The city’s Department of Transportation is announcing Tuesday that it’s set to build 18 fully-protected bike lane miles in 2016 — surpassing its goal of 15 lane miles for the year.
Fully-protected lanes buffer cyclists from traffic with physical barriers, like parked cars and pedestrian islands.
The previous record was set last year, when the city built out 12.4 miles of protected bike lanes. In the seven years prior to de Blasio’s administration, the city averaged 5.2 new protected lane miles per year.
“Among our Vision Zero plans announced earlier this year was an unprecedented 15-mile expansion of the protected bike network, because we know that protected bike lanes not only get more people cycling, they calm traffic and save lives. Today we are proud to announce that we are poised to exceed this ambitious goal,” de Blasio said in a statement. “No cyclist death is acceptable and that’s why we’ll continue raising the bar to keep riders protected.”
The record number is part of 75 overall bike lane miles that the city said it expects to build in 2016. That total also consists of 43 unprotected bike lane miles, making up about 57% of lanes, and 14 shared lanes, or roughly 19%, known as “sharrows.”

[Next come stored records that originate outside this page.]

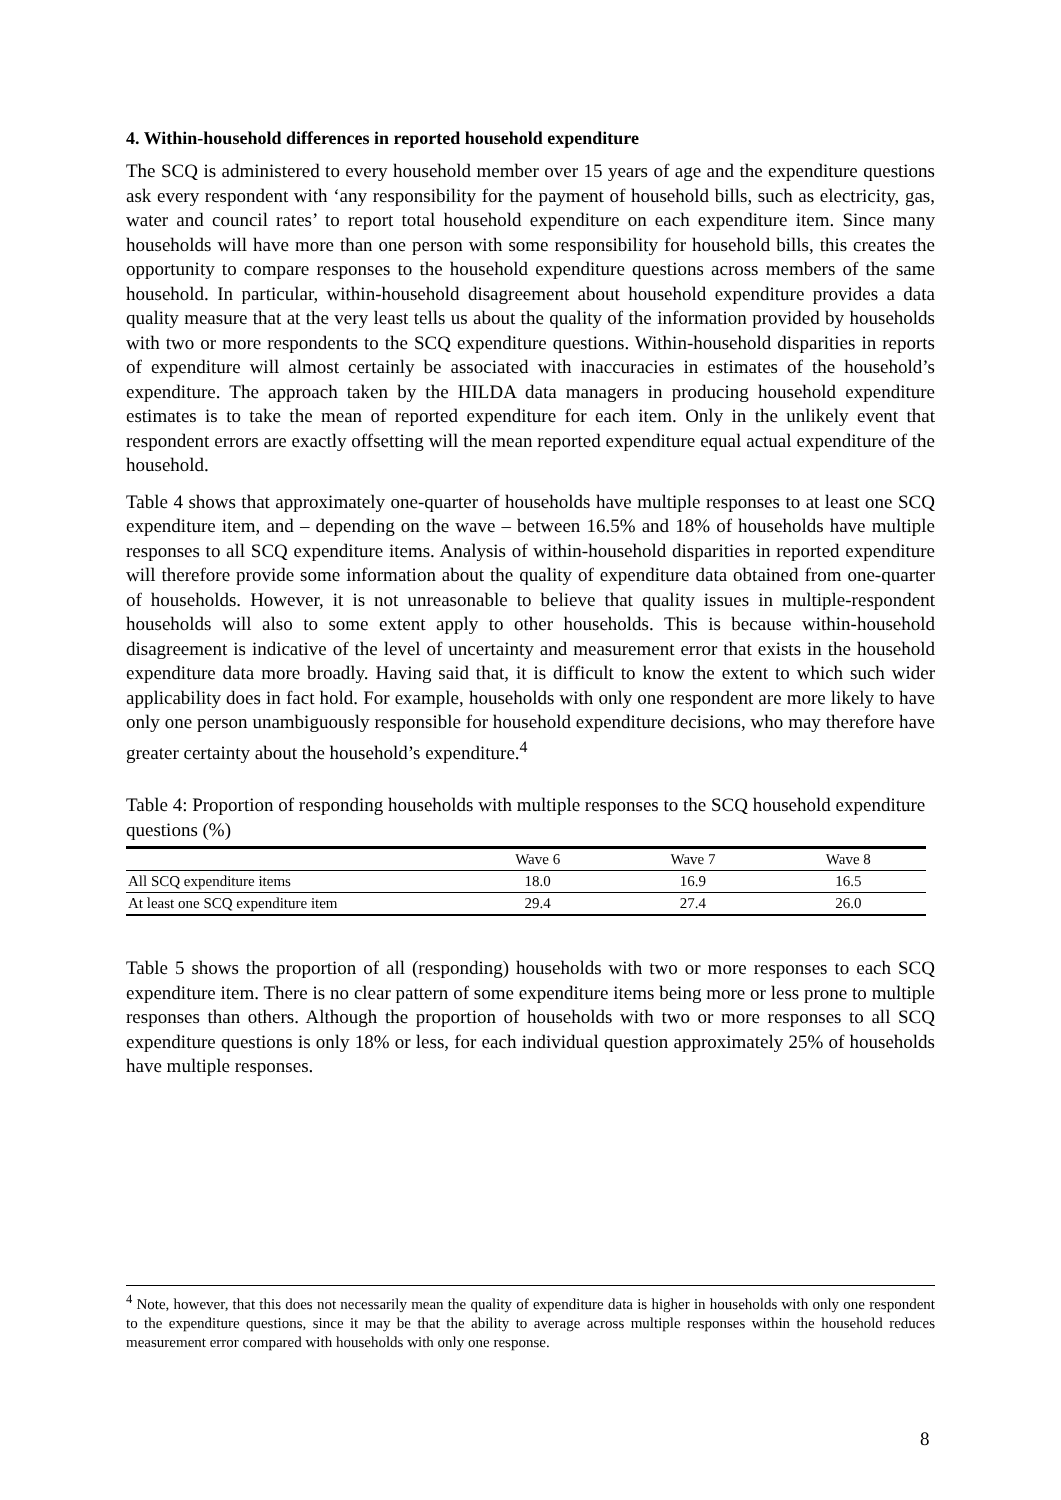4. Within-household differences in reported household expenditure
The SCQ is administered to every household member over 15 years of age and the expenditure questions ask every respondent with ‘any responsibility for the payment of household bills, such as electricity, gas, water and council rates’ to report total household expenditure on each expenditure item. Since many households will have more than one person with some responsibility for household bills, this creates the opportunity to compare responses to the household expenditure questions across members of the same household. In particular, within-household disagreement about household expenditure provides a data quality measure that at the very least tells us about the quality of the information provided by households with two or more respondents to the SCQ expenditure questions. Within-household disparities in reports of expenditure will almost certainly be associated with inaccuracies in estimates of the household’s expenditure. The approach taken by the HILDA data managers in producing household expenditure estimates is to take the mean of reported expenditure for each item. Only in the unlikely event that respondent errors are exactly offsetting will the mean reported expenditure equal actual expenditure of the household.
Table 4 shows that approximately one-quarter of households have multiple responses to at least one SCQ expenditure item, and – depending on the wave – between 16.5% and 18% of households have multiple responses to all SCQ expenditure items. Analysis of within-household disparities in reported expenditure will therefore provide some information about the quality of expenditure data obtained from one-quarter of households. However, it is not unreasonable to believe that quality issues in multiple-respondent households will also to some extent apply to other households. This is because within-household disagreement is indicative of the level of uncertainty and measurement error that exists in the household expenditure data more broadly. Having said that, it is difficult to know the extent to which such wider applicability does in fact hold. For example, households with only one respondent are more likely to have only one person unambiguously responsible for household expenditure decisions, who may therefore have greater certainty about the household’s expenditure.<sup>4</sup>
Table 4: Proportion of responding households with multiple responses to the SCQ household expenditure questions (%)
| | Wave 6 | Wave 7 | Wave 8 |
| --- | --- | --- | --- |
| All SCQ expenditure items | 18.0 | 16.9 | 16.5 |
| At least one SCQ expenditure item | 29.4 | 27.4 | 26.0 |
Table 5 shows the proportion of all (responding) households with two or more responses to each SCQ expenditure item. There is no clear pattern of some expenditure items being more or less prone to multiple responses than others. Although the proportion of households with two or more responses to all SCQ expenditure questions is only 18% or less, for each individual question approximately 25% of households have multiple responses.
<sup>4</sup> Note, however, that this does not necessarily mean the quality of expenditure data is higher in households with only one respondent to the expenditure questions, since it may be that the ability to average across multiple responses within the household reduces measurement error compared with households with only one response.
8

Moving forward, the Transportation Department has set a bar to build out 10 miles of protected bike lanes each year as part of its commitment to installing safer and more-high quality infrastructure for a rapidly growing number of cyclists.

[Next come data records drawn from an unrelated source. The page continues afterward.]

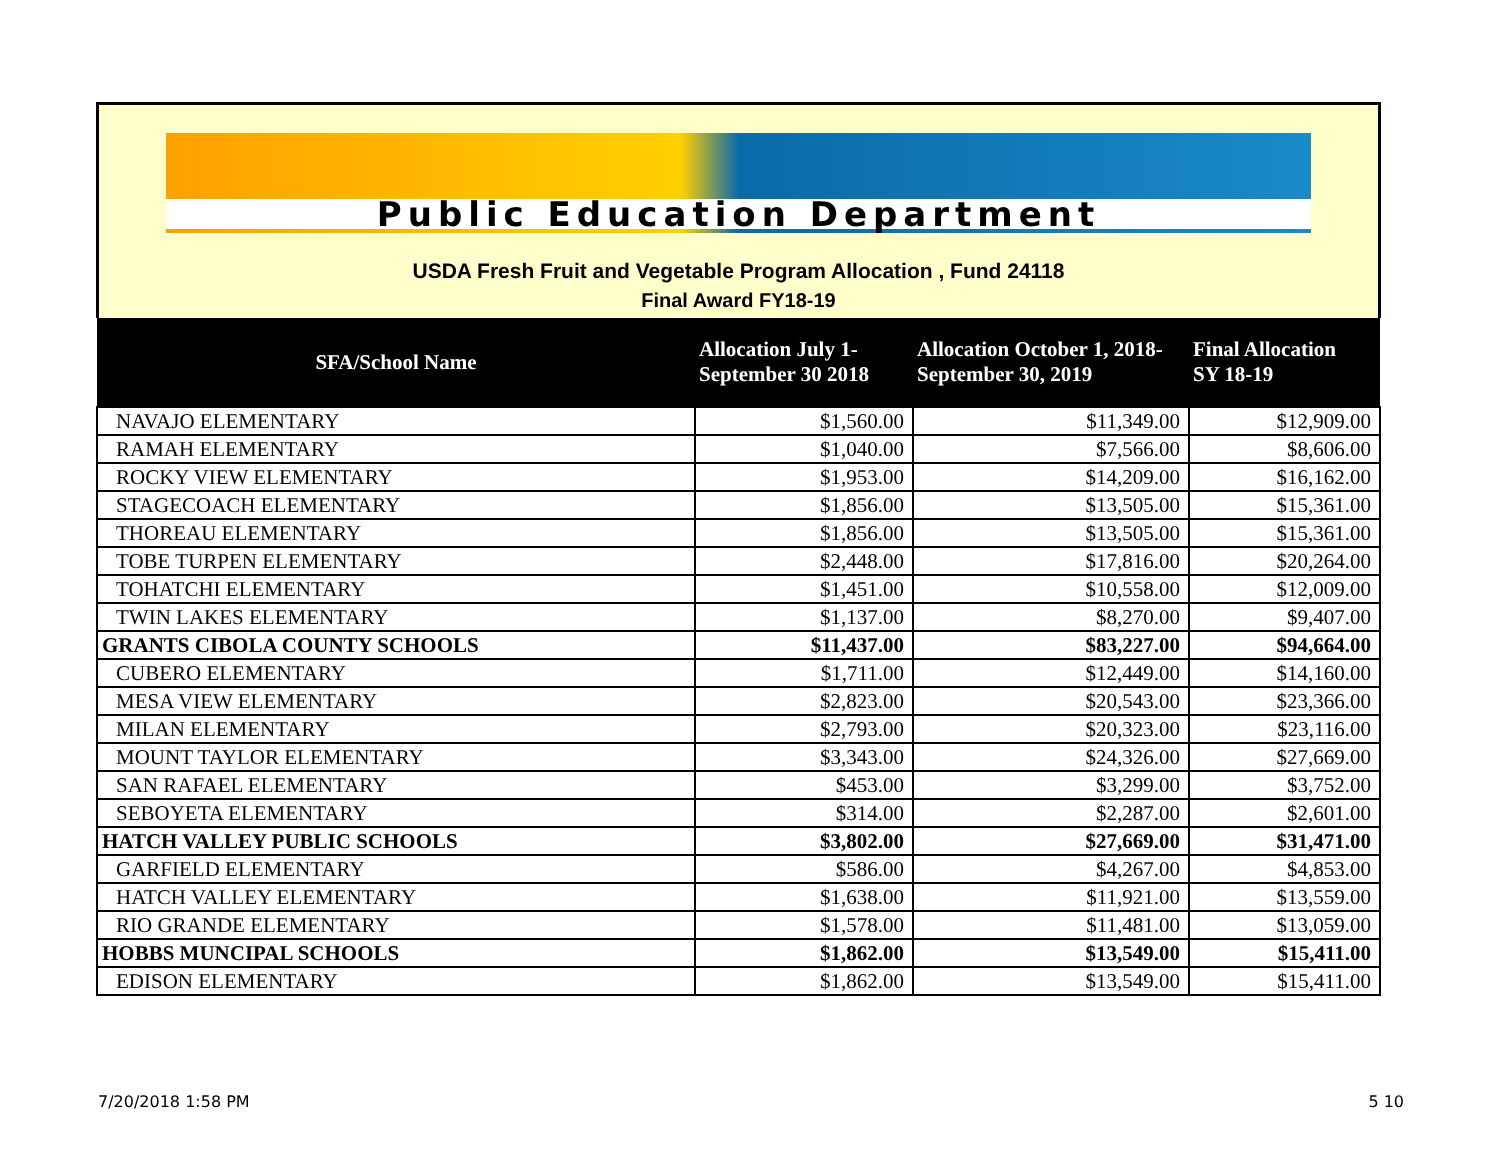Public Education Department
USDA Fresh Fruit and Vegetable Program Allocation , Fund 24118
Final Award FY18-19
| SFA/School Name | Allocation July 1- September 30 2018 | Allocation October 1, 2018- September 30, 2019 | Final Allocation SY 18-19 |
| --- | --- | --- | --- |
| NAVAJO ELEMENTARY | $1,560.00 | $11,349.00 | $12,909.00 |
| RAMAH ELEMENTARY | $1,040.00 | $7,566.00 | $8,606.00 |
| ROCKY VIEW ELEMENTARY | $1,953.00 | $14,209.00 | $16,162.00 |
| STAGECOACH ELEMENTARY | $1,856.00 | $13,505.00 | $15,361.00 |
| THOREAU ELEMENTARY | $1,856.00 | $13,505.00 | $15,361.00 |
| TOBE TURPEN ELEMENTARY | $2,448.00 | $17,816.00 | $20,264.00 |
| TOHATCHI ELEMENTARY | $1,451.00 | $10,558.00 | $12,009.00 |
| TWIN LAKES ELEMENTARY | $1,137.00 | $8,270.00 | $9,407.00 |
| GRANTS CIBOLA COUNTY SCHOOLS | $11,437.00 | $83,227.00 | $94,664.00 |
| CUBERO ELEMENTARY | $1,711.00 | $12,449.00 | $14,160.00 |
| MESA VIEW ELEMENTARY | $2,823.00 | $20,543.00 | $23,366.00 |
| MILAN ELEMENTARY | $2,793.00 | $20,323.00 | $23,116.00 |
| MOUNT TAYLOR ELEMENTARY | $3,343.00 | $24,326.00 | $27,669.00 |
| SAN RAFAEL ELEMENTARY | $453.00 | $3,299.00 | $3,752.00 |
| SEBOYETA ELEMENTARY | $314.00 | $2,287.00 | $2,601.00 |
| HATCH VALLEY PUBLIC SCHOOLS | $3,802.00 | $27,669.00 | $31,471.00 |
| GARFIELD ELEMENTARY | $586.00 | $4,267.00 | $4,853.00 |
| HATCH VALLEY ELEMENTARY | $1,638.00 | $11,921.00 | $13,559.00 |
| RIO GRANDE ELEMENTARY | $1,578.00 | $11,481.00 | $13,059.00 |
| HOBBS MUNCIPAL SCHOOLS | $1,862.00 | $13,549.00 | $15,411.00 |
| EDISON ELEMENTARY | $1,862.00 | $13,549.00 | $15,411.00 |
7/20/2018 1:58 PM 5 10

In a report out this year, the city documented a 68% increase in daily cycling between 2010 and 2014.
“Our Vision Zero goal has always been to make sure that with the massive growth in its popularity, cycling remains safe,” said DOT Commissioner Polly Trottenberg in a statement. “This year’s unprecedented pace ... assures that even more New Yorkers will take to two wheels in the years ahead.”
The news comes after the number of cycling deaths this year, 17, has surpassed the 15 total cycling deaths reported in all of 2015, according to city data. Activists said the protected bike lanes must be part of a more concerted approach if the city wants to meet Vision Zero’s goal of zero traffic deaths by 2020.
“We’re still waiting for an appropriate response and plan to address the unnecessary carnage that we continue to see on our streets,” said Paul Steely White, executive director at Transportation Alternatives. The non-profit is organizing a mass bike ride on Thursday to rally in part for a greater investment in street redesign projects.
Councilman Ydanis Rodriguez, chair of the Transportation Committee, described the year in bike lanes as “a step in the right direction,” but also called for an increase to the city’s $115 million that it’s allocated for street redesign and traffic-calming projects in 2016.
“While the city has consistently improved on bike lane construction year after year, we know that to protect the growing number of cyclists on our streets, we must be as proactive as possible,” Rodriguez said.